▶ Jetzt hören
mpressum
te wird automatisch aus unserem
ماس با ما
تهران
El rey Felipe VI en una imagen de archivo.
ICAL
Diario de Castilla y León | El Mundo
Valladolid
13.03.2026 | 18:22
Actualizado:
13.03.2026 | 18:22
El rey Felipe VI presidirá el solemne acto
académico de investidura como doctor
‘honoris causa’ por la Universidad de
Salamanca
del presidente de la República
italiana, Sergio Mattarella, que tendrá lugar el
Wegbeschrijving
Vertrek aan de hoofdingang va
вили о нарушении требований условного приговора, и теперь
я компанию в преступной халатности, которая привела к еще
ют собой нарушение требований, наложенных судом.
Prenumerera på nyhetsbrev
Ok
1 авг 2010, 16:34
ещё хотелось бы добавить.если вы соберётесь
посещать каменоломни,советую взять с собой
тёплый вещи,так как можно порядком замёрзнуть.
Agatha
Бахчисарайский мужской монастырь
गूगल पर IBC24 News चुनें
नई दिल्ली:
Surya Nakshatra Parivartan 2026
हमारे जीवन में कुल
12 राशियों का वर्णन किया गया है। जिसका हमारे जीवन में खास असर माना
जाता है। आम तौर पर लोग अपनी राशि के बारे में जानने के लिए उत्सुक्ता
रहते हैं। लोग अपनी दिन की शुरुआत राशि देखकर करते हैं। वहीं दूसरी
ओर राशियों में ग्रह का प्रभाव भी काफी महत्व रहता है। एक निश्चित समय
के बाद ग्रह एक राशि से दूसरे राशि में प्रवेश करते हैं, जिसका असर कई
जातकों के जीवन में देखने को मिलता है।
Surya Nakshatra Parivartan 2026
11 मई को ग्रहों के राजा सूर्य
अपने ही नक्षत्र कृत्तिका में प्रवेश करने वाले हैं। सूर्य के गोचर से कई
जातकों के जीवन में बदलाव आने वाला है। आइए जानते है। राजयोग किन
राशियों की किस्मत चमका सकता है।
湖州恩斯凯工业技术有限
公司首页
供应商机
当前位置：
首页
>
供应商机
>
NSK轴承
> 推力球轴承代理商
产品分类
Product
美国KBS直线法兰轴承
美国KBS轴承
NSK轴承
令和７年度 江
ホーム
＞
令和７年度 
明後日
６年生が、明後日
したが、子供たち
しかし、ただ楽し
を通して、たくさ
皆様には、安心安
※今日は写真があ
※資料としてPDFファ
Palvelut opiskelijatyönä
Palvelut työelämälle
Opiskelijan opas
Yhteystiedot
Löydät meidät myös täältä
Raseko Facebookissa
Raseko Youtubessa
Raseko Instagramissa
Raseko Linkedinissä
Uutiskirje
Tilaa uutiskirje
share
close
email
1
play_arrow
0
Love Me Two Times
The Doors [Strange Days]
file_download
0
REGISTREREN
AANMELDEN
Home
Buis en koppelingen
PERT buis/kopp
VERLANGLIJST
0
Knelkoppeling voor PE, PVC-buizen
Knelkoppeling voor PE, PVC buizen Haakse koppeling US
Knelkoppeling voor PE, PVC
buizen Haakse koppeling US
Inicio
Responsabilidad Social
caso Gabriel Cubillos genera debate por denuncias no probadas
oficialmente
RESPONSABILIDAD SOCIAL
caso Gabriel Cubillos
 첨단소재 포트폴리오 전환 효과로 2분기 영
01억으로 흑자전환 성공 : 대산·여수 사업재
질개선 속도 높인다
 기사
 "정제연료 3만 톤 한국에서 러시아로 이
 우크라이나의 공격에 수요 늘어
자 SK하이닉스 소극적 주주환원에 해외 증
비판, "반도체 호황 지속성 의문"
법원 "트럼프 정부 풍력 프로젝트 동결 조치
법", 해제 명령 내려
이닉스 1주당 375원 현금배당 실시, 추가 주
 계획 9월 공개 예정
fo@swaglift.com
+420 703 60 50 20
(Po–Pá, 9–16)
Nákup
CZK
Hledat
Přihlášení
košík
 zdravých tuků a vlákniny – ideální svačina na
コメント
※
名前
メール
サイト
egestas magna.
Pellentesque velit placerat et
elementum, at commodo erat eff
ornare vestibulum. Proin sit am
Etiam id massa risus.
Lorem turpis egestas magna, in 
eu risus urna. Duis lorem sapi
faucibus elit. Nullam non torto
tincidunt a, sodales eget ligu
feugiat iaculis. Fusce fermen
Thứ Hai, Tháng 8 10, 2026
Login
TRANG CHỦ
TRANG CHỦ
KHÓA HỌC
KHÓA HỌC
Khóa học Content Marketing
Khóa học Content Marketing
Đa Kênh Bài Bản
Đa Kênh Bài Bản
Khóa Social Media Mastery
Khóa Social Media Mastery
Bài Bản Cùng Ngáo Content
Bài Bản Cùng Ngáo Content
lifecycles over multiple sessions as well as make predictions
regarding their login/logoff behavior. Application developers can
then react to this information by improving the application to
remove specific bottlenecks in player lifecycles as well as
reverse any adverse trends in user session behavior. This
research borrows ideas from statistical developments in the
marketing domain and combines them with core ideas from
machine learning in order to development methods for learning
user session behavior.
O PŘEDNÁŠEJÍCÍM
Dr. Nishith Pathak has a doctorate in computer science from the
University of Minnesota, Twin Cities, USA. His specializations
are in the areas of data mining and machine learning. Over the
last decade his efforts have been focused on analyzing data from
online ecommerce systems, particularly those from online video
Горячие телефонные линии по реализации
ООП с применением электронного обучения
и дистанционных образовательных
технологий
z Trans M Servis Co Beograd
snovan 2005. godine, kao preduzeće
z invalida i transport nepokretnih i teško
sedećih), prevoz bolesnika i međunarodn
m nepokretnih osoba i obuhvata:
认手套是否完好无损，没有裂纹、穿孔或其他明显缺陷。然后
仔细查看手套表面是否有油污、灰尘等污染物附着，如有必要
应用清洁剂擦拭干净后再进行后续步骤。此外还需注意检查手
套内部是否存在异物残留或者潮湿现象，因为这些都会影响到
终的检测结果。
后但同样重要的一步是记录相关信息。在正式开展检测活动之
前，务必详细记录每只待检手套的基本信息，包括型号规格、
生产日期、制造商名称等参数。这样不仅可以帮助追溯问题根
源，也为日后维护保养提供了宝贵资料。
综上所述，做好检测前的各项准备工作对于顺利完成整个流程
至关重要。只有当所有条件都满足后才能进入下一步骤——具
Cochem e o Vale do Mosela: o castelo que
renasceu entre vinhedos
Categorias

» PROBLEM STATEMENT: From the first line to the last, transcribe the records exactly.

» OUTPUT FOR THIS TASK:
▶ Jetzt hören
mpressum
te wird automatisch aus unserem
ماس با ما
تهران
El rey Felipe VI en una imagen de archivo.
ICAL
Diario de Castilla y León | El Mundo
Valladolid
13.03.2026 | 18:22
Actualizado:
13.03.2026 | 18:22
El rey Felipe VI presidirá el solemne acto
académico de investidura como doctor
‘honoris causa’ por la Universidad de
Salamanca
del presidente de la República
italiana, Sergio Mattarella, que tendrá lugar el
Wegbeschrijving
Vertrek aan de hoofdingang va
вили о нарушении требований условного приговора, и теперь
я компанию в преступной халатности, которая привела к еще
ют собой нарушение требований, наложенных судом.
Prenumerera på nyhetsbrev
Ok
1 авг 2010, 16:34
ещё хотелось бы добавить.если вы соберётесь
посещать каменоломни,советую взять с собой
тёплый вещи,так как можно порядком замёрзнуть.
Agatha
Бахчисарайский мужской монастырь
गूगल पर IBC24 News चुनें
नई दिल्ली:
Surya Nakshatra Parivartan 2026
हमारे जीवन में कुल
12 राशियों का वर्णन किया गया है। जिसका हमारे जीवन में खास असर माना
जाता है। आम तौर पर लोग अपनी राशि के बारे में जानने के लिए उत्सुक्ता
रहते हैं। लोग अपनी दिन की शुरुआत राशि देखकर करते हैं। वहीं दूसरी
ओर राशियों में ग्रह का प्रभाव भी काफी महत्व रहता है। एक निश्चित समय
के बाद ग्रह एक राशि से दूसरे राशि में प्रवेश करते हैं, जिसका असर कई
जातकों के जीवन में देखने को मिलता है।
Surya Nakshatra Parivartan 2026
11 मई को ग्रहों के राजा सूर्य
अपने ही नक्षत्र कृत्तिका में प्रवेश करने वाले हैं। सूर्य के गोचर से कई
जातकों के जीवन में बदलाव आने वाला है। आइए जानते है। राजयोग किन
राशियों की किस्मत चमका सकता है।
湖州恩斯凯工业技术有限
公司首页
供应商机
当前位置：
首页
>
供应商机
>
NSK轴承
> 推力球轴承代理商
产品分类
Product
美国KBS直线法兰轴承
美国KBS轴承
NSK轴承
令和７年度 江
ホーム
＞
令和７年度 
明後日
６年生が、明後日
したが、子供たち
しかし、ただ楽し
を通して、たくさ
皆様には、安心安
※今日は写真があ
※資料としてPDFファ
Palvelut opiskelijatyönä
Palvelut työelämälle
Opiskelijan opas
Yhteystiedot
Löydät meidät myös täältä
Raseko Facebookissa
Raseko Youtubessa
Raseko Instagramissa
Raseko Linkedinissä
Uutiskirje
Tilaa uutiskirje
share
close
email
1
play_arrow
0
Love Me Two Times
The Doors [Strange Days]
file_download
0
REGISTREREN
AANMELDEN
Home
Buis en koppelingen
PERT buis/kopp
VERLANGLIJST
0
Knelkoppeling voor PE, PVC-buizen
Knelkoppeling voor PE, PVC buizen Haakse koppeling US
Knelkoppeling voor PE, PVC
buizen Haakse koppeling US
Inicio
Responsabilidad Social
caso Gabriel Cubillos genera debate por denuncias no probadas
oficialmente
RESPONSABILIDAD SOCIAL
caso Gabriel Cubillos
 첨단소재 포트폴리오 전환 효과로 2분기 영
01억으로 흑자전환 성공 : 대산·여수 사업재
질개선 속도 높인다
 기사
 "정제연료 3만 톤 한국에서 러시아로 이
 우크라이나의 공격에 수요 늘어
자 SK하이닉스 소극적 주주환원에 해외 증
비판, "반도체 호황 지속성 의문"
법원 "트럼프 정부 풍력 프로젝트 동결 조치
법", 해제 명령 내려
이닉스 1주당 375원 현금배당 실시, 추가 주
 계획 9월 공개 예정
fo@swaglift.com
+420 703 60 50 20
(Po–Pá, 9–16)
Nákup
CZK
Hledat
Přihlášení
košík
 zdravých tuků a vlákniny – ideální svačina na
コメント
※
名前
メール
サイト
egestas magna.
Pellentesque velit placerat et
elementum, at commodo erat eff
ornare vestibulum. Proin sit am
Etiam id massa risus.
Lorem turpis egestas magna, in 
eu risus urna. Duis lorem sapi
faucibus elit. Nullam non torto
tincidunt a, sodales eget ligu
feugiat iaculis. Fusce fermen
Thứ Hai, Tháng 8 10, 2026
Login
TRANG CHỦ
TRANG CHỦ
KHÓA HỌC
KHÓA HỌC
Khóa học Content Marketing
Khóa học Content Marketing
Đa Kênh Bài Bản
Đa Kênh Bài Bản
Khóa Social Media Mastery
Khóa Social Media Mastery
Bài Bản Cùng Ngáo Content
Bài Bản Cùng Ngáo Content
lifecycles over multiple sessions as well as make predictions
regarding their login/logoff behavior. Application developers can
then react to this information by improving the application to
remove specific bottlenecks in player lifecycles as well as
reverse any adverse trends in user session behavior. This
research borrows ideas from statistical developments in the
marketing domain and combines them with core ideas from
machine learning in order to development methods for learning
user session behavior.
O PŘEDNÁŠEJÍCÍM
Dr. Nishith Pathak has a doctorate in computer science from the
University of Minnesota, Twin Cities, USA. His specializations
are in the areas of data mining and machine learning. Over the
last decade his efforts have been focused on analyzing data from
online ecommerce systems, particularly those from online video
Горячие телефонные линии по реализации
ООП с применением электронного обучения
и дистанционных образовательных
технологий
z Trans M Servis Co Beograd
snovan 2005. godine, kao preduzeće
z invalida i transport nepokretnih i teško
sedećih), prevoz bolesnika i međunarodn
m nepokretnih osoba i obuhvata:
认手套是否完好无损，没有裂纹、穿孔或其他明显缺陷。然后
仔细查看手套表面是否有油污、灰尘等污染物附着，如有必要
应用清洁剂擦拭干净后再进行后续步骤。此外还需注意检查手
套内部是否存在异物残留或者潮湿现象，因为这些都会影响到
终的检测结果。
后但同样重要的一步是记录相关信息。在正式开展检测活动之
前，务必详细记录每只待检手套的基本信息，包括型号规格、
生产日期、制造商名称等参数。这样不仅可以帮助追溯问题根
源，也为日后维护保养提供了宝贵资料。
综上所述，做好检测前的各项准备工作对于顺利完成整个流程
至关重要。只有当所有条件都满足后才能进入下一步骤——具
Cochem e o Vale do Mosela: o castelo que
renasceu entre vinhedos
Categorias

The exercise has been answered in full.